-------- Selected passage --------

Happy New Year, Michael Palmer!
Indeed, that is what bullies count on, the silence of their victims. Thomas Jefferson (and this is NOT to say that everything he said was wise and accurate) would disagree with Mr. Courtney, I think. So long as evil resides in the hearts of humanity, the blood {or job or reputation} of “patriots” is, “from time to time,” an unfortunate necessity to preserve Liberty. The truth is just this simple: we (the Western World) are ONLY “the land of the free, because of the brave of whom all gave some, and some gave all.”
Whether a given stand is yours to take is for you to decide, for not every battle should be fought. Discretion is, indeed, at least for a time, often the better part of valor. (Henry IV, W. Shakespeare)
Dr.’s Carter and Salby and Soon are among those who chose to stand up and say something. They are of that rare breed: true heroes.
The bottom line is, I agree, Mr. Palmer, for “The wicked freely strut about when what is vile {here, lying and calling it “science”} is honored among people.” Proverbs 12:8. Good for you to make that point.
Janice

Janice Moore
December 31, 2013 11:08 pm

Santa! How in the blazes are you, you jolly old elf, you? Thanks for the Christmas presents. Now, you get lots of rest and eat a lot of Mrs. Claus’s fine cooking and …. watch out for Al “Millions of Degrees” Gore. He said the north pole is going to melt and HE IS CEREAL!!!!

Ceetee
January 1, 2014 12:41 am

DirkH. If it barks like a dog….

Ceetee
January 1, 2014 12:49 am

That would be DirkH at 5.51 pm. As much as I revere this website a more conversational structure would help.

Rhys Jaggar
January 1, 2014 1:00 am

‘John Bell says:
December 31, 2013 at 2:35 pm
Has any actual “climate change” been measured in the last 50 years at all? Other than normal droughts, floods, heat waves, cold snaps, etc. Is climate change just something they fantasize about or has there really been some, somewhere, that both sides could agree upon having happened and persisted?’
Depends on your definition of ‘change’ doesn’t it??
I think everyone would agree that climate has changed since 1750, which is a good thing as Little Ice Ages are neither agriculturally productive nor pleasant to survive through winter.

--------

Task statement
Please pick up the climate comment thread above and keep it going from its last sentence.

-------- Provided records --------

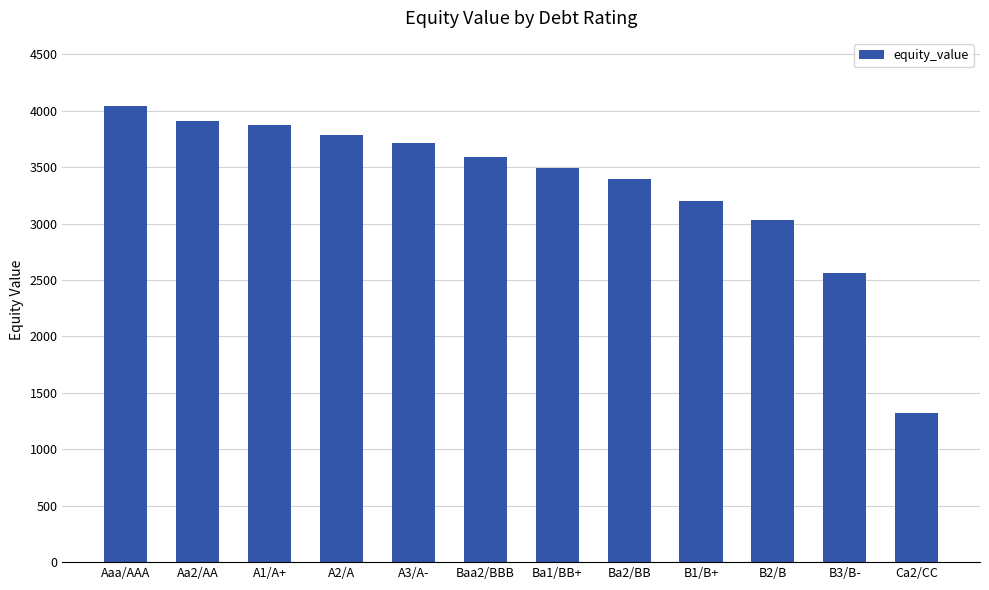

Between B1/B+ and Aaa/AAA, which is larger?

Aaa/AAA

--------
-------- Provided records --------

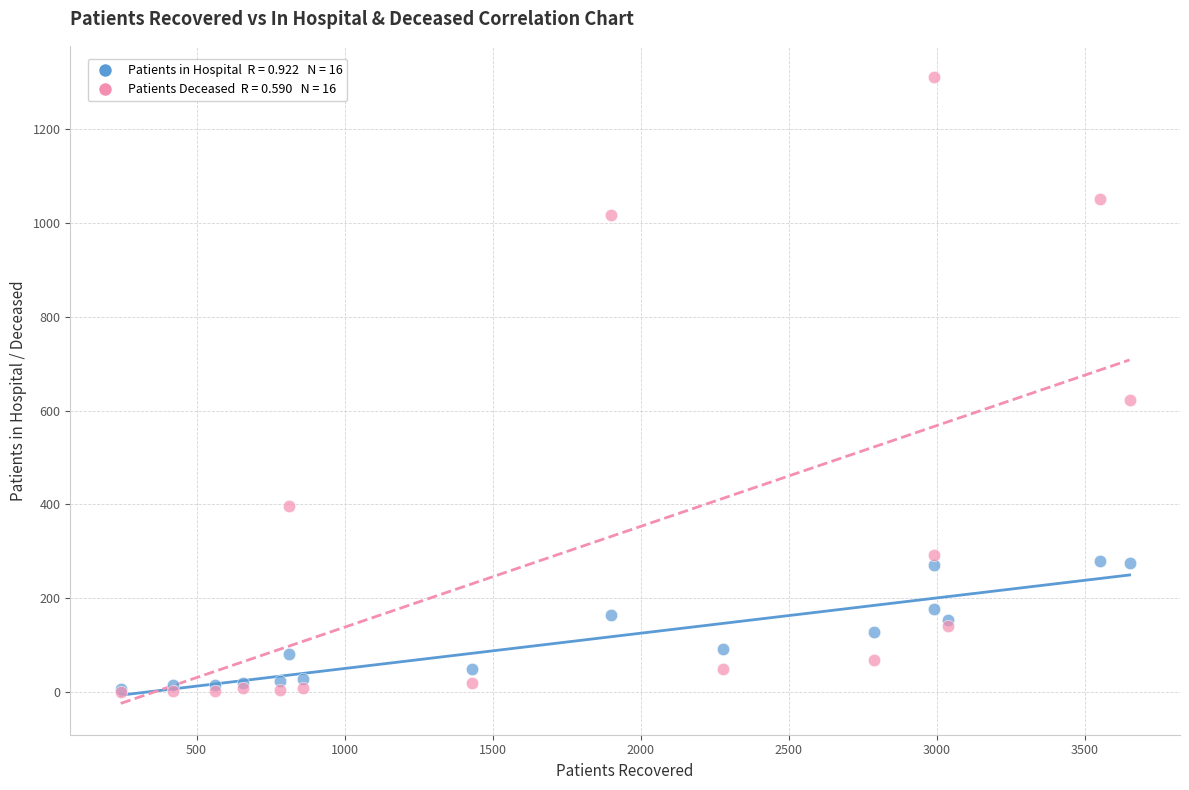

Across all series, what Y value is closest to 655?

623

--------

Output of the task
I think if you look at snowfall statistics at Mammoth Mountain CA, you’ll see that decadal patterns of snowfall exist, indicating a noticeable change in climate (albeit there’s still enough snow to ski every year).
Those are just two things.
What’s your definition of ‘change’?

Stephen Richards
January 1, 2014 2:05 am

Abstract:
Action on climate adaptation !
This sent my BS detector into overdrive. Another member of the bandwagon jumping team. (the lecturer not the young, intelligent NCAR person).
It is terribly sad to find that these sort of perceived threats continue in our modern society. This is the distruction of a young person through peer pressure and under-handed threats.

Stephen Richards
January 1, 2014 2:06 am

Rhys Jaggar says:
January 1, 2014 at 1:00 am
As we often say on this site, climate changes.

Stephen Richards
January 1, 2014 2:10 am

Stated alternately, “If you can’t beat ‘em with brains and brilliant engineering, baffle ‘em with bullshit.
And pompous scientist are the easiest to BS. I’ve been there.

James Bull
January 1, 2014 2:20 am

PS “Gunga Din” is not my real name.
If you had not said so I would never have guessed it.
I on the other hand am not worried (or to dense to worry) to use my own name. When introducing myself I tell people James means innocence, I am amased at how many people believe me!
As Christopher Monkton has said here the cost of any needed adaptation to the small changes that are likely to happen if the climate changes are tiny compared to trying to reduce CO2.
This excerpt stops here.